For Derry's book I will need to learn some new things - or perhaps David will - like how to put captions on the same page as pictures.
For David's grandfather's book, I will need, among other things, to pay a visit to a military museum.
Pause here to reflect on bureaucracy. There is in Victoria a military museum, at one end and side of a vast gymnasium-like space which I fancy is used for drill on wet days, and for public events. It has a name, this facility, and the name can be found online although not in the phone book. A few years ago I had cause to track down its resources in the cause of identifying a small spoon with a military crest on it - a memento of an aunt on my father's side - so I know it exists and that the elderly warriors who volunteer in the museum are knowledgeable and kindly. It is clear from my efforts so far that the Ashton Armoury does not want to be contacted, and indeed I recall this from my past visit. All I want to know is when it is open to the public so that I may not waste a trip there. I have been engaged in finding my way through a labyrinth of voice mail and outdated messages. Frustration reigns.
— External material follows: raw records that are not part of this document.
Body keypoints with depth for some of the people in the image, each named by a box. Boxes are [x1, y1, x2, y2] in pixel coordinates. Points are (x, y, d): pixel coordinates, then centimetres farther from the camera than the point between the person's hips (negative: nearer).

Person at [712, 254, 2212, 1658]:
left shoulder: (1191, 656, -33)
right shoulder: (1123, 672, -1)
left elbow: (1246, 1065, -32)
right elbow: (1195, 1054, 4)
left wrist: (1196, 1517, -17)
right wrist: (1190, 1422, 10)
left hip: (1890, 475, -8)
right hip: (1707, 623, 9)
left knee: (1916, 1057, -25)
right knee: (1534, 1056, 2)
I have in my possession a photocopy of the army paybook of David's grandfather, from World War I. It is rife with incomprehensible abbreviations and references to matters unknown. I had thought that its mysteries might be apparent to another mind than mine, and asked my daughter Allegra who visited us the past weekend to try and interpret. But she too was baffled. It was she who suggested the military museum.
My point here is that in the course of preparing a book, there are MANY side paths which need to be taken, and while each may lead to great and interesting enlightenment, they all take time, and that is why some of my projects have taken YEARS to come to fruition, and maybe it also serves to explain my "What's next" response to the supposed achievement of finishing a project.
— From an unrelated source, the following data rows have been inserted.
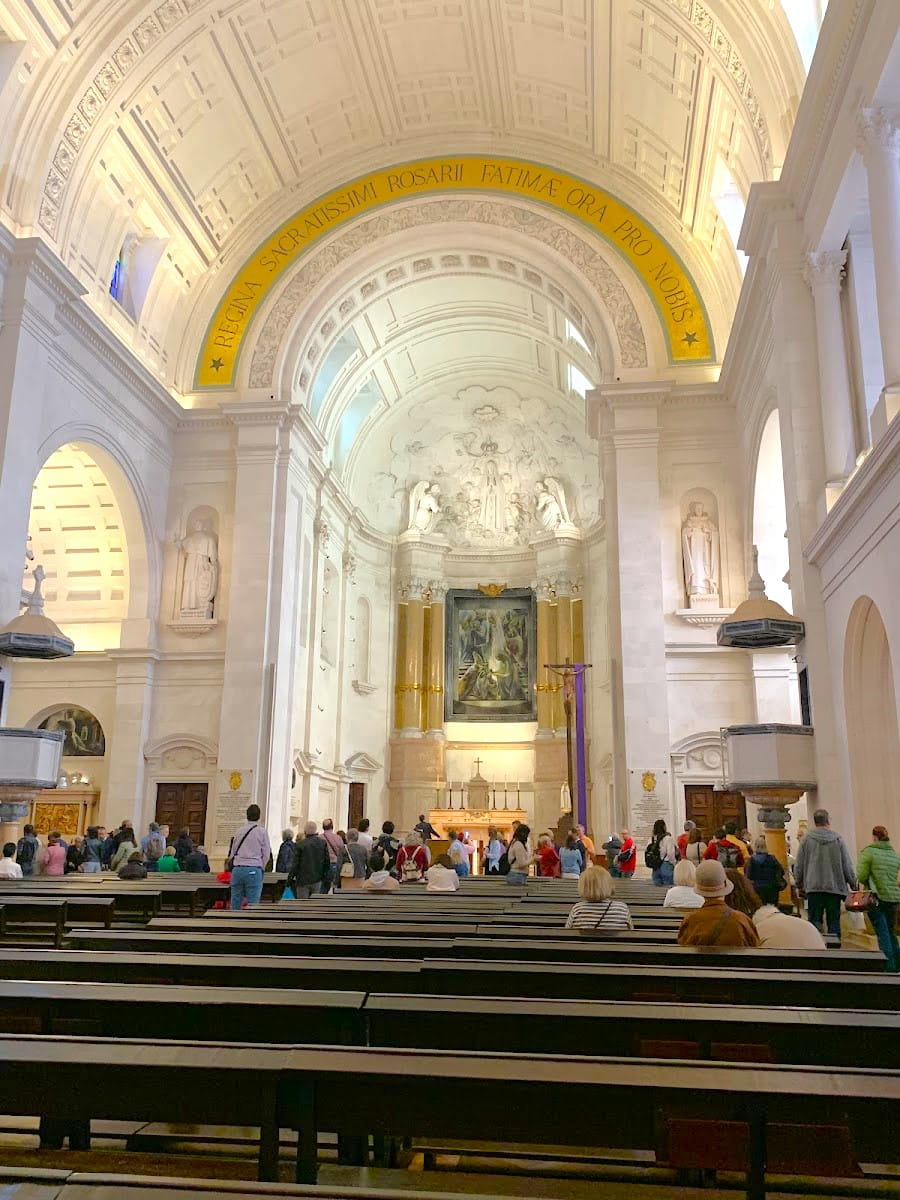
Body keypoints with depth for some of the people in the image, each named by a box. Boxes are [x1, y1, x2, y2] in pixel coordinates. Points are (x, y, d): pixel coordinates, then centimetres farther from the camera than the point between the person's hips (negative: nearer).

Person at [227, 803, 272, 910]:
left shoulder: (238, 830, 8)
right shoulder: (262, 832, -2)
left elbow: (232, 852, 14)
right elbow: (266, 854, 1)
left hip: (237, 869, 4)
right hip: (254, 870, -4)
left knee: (235, 903, 8)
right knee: (253, 903, -3)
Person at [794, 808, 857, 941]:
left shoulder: (807, 839, -1)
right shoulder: (837, 839, -2)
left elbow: (799, 865, 3)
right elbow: (847, 865, 3)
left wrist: (799, 885, 17)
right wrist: (853, 884, 17)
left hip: (813, 887, 0)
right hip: (834, 887, 0)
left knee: (815, 921, 4)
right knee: (834, 922, 8)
- Written by: Roberta Rivett
Jeffrey, our revered webmeister, has asked about the possibility of making the blog part of the site available to others than registered Niebuhr descendants. I have to give this some thought. I write the text of the blog, and need to consider whether knowing its going out into the wide world rather than only to Niebuhr descendants would alter what I write or the way I write it. I'll take a few days to ponder this.
- Written by: Roberta Rivett
Life goes along in a number of threads. In the latter decades of life, I observe that the the threads have a way of weaving themselves together and instead of threads, there is a rope. This happened to me in retirement. Except for desultory work on assembling my father's writings, everything in my present life was woven from loose threads of mild interest, a general sense that family history was A GOOD THING, and the awareness that I had a very large extended family.
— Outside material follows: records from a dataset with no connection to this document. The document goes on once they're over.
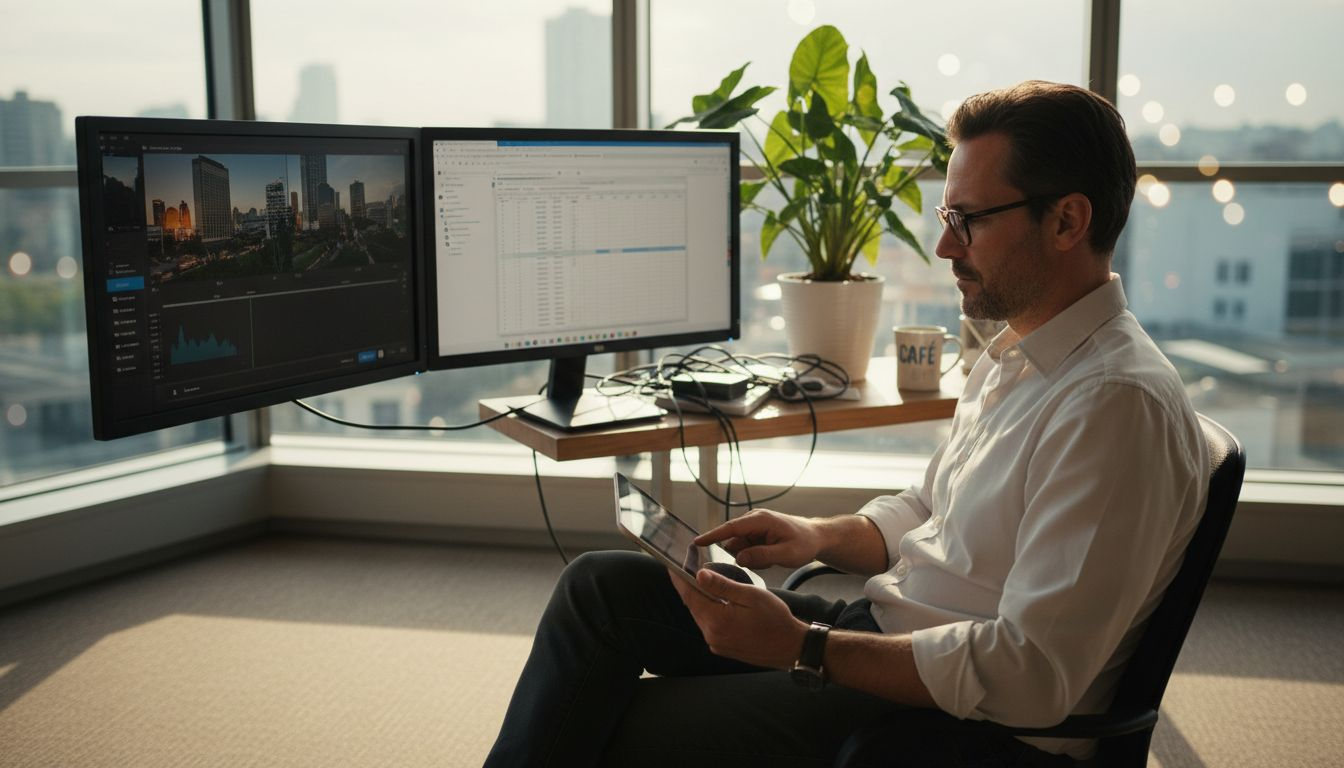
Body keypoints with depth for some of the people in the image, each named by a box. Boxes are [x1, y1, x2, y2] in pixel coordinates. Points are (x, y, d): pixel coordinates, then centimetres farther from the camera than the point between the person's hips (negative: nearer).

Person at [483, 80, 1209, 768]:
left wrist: (803, 647, -22)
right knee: (604, 583, -1)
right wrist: (822, 536, 1)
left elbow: (1032, 677, -26)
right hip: (887, 628, 9)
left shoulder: (1119, 403, -23)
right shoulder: (1012, 354, 9)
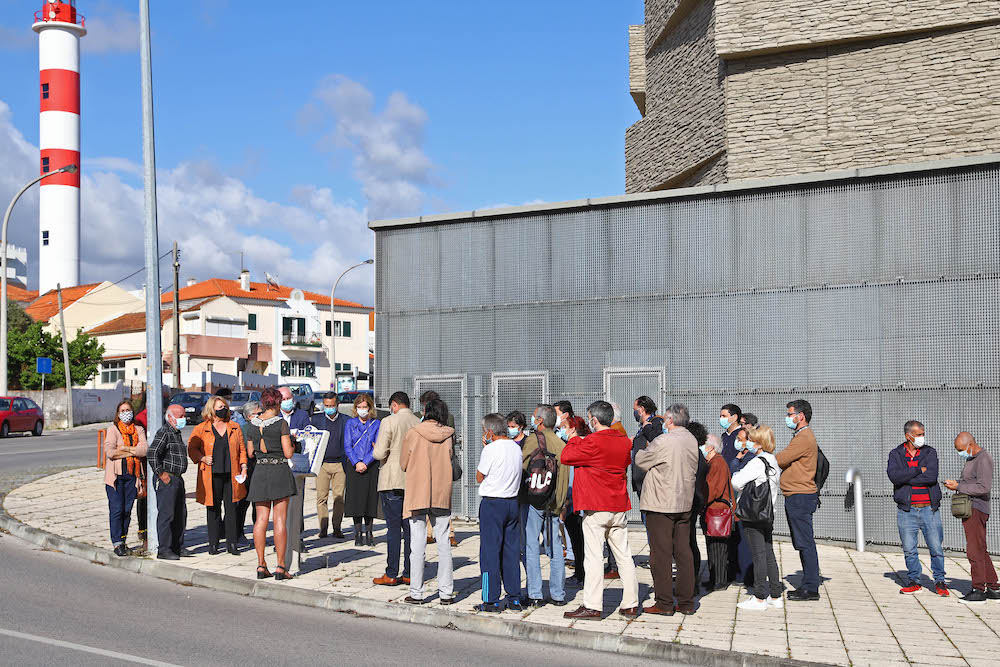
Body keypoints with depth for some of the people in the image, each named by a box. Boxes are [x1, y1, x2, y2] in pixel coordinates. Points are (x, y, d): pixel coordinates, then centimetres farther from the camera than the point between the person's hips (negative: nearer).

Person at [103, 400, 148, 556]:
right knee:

Now fifteen years into retirement, my waking hours are almost entirely given to matters rerlating to FAMILY. Family is the rope.
Why then did I start on a book the subject of which had nothing to do with MY family? I was asked by a fellow resident of my mother-in-law's to tell her story. Failing sight and hearing, and lack of skill writing English, meant that her story had to be told, not written, and despite the pressure of my own family projects, I undertook Lisa's story as an "...as told to.... I anticipate completing it in a few days. I must, in fact, because Lisa is leaving The Cedars at the end of October to move to Edmonton to be nearer her children and grandchildren.
Initially I turned down Lisa's request., but her story kept calling to me. The decade of her twenties was spent as a refugee in Europe, washed back and forth by the tides of war. There were many parallels with the experience of the Mennonites who stayed in South Russia rather than emigrating. Lisa's story had to be told, and clearly I was able to help her do that. It's not a long book, perhaps 40 pages with illustrations, but she is satisfied it has captured what she wanted her children and grandchildren to know.
I undertook this book because although Lisa's family is not my family, it IS the story of a family.
Writing this I realize, given my own family projects, how irrational this is as a reason to expend effort! But there it is.